Dataset entries:
>>>

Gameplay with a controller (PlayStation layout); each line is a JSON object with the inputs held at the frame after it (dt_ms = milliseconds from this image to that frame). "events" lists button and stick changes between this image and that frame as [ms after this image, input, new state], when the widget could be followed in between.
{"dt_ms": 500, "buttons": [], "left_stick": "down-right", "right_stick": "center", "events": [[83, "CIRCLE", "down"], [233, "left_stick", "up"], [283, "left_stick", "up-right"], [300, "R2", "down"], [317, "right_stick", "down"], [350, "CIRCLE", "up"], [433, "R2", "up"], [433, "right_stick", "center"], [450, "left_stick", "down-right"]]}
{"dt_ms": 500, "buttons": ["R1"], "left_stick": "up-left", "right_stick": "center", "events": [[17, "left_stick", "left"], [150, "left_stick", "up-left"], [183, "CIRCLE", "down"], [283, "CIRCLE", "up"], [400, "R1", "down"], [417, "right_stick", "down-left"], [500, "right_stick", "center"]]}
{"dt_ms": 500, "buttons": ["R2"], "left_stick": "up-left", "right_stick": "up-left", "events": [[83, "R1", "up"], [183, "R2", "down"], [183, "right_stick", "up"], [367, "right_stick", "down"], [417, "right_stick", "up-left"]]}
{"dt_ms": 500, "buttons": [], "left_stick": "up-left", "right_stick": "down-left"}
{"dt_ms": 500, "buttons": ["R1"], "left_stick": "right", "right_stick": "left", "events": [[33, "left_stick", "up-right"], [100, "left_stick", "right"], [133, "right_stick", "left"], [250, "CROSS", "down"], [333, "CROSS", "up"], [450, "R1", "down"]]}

<<<

Set down each record verbatim.

Gameplay with a controller (PlayStation layout); each line is a JSON object with the inputs held at the frame after it (dt_ms = milliseconds from this image to that frame). "events" lists button and stick changes between this image and that frame as [ms after this image, input, new state], when the widget could be followed in between.
{"dt_ms": 500, "buttons": [], "left_stick": "down-right", "right_stick": "center", "events": [[83, "CIRCLE", "down"], [233, "left_stick", "up"], [283, "left_stick", "up-right"], [300, "R2", "down"], [317, "right_stick", "down"], [350, "CIRCLE", "up"], [433, "R2", "up"], [433, "right_stick", "center"], [450, "left_stick", "down-right"]]}
{"dt_ms": 500, "buttons": ["R1"], "left_stick": "up-left", "right_stick": "center", "events": [[17, "left_stick", "left"], [150, "left_stick", "up-left"], [183, "CIRCLE", "down"], [283, "CIRCLE", "up"], [400, "R1", "down"], [417, "right_stick", "down-left"], [500, "right_stick", "center"]]}
{"dt_ms": 500, "buttons": ["R2"], "left_stick": "up-left", "right_stick": "up-left", "events": [[83, "R1", "up"], [183, "R2", "down"], [183, "right_stick", "up"], [367, "right_stick", "down"], [417, "right_stick", "up-left"]]}
{"dt_ms": 500, "buttons": [], "left_stick": "up-left", "right_stick": "down-left"}
{"dt_ms": 500, "buttons": ["R1"], "left_stick": "right", "right_stick": "left", "events": [[33, "left_stick", "up-right"], [100, "left_stick", "right"], [133, "right_stick", "left"], [250, "CROSS", "down"], [333, "CROSS", "up"], [450, "R1", "down"]]}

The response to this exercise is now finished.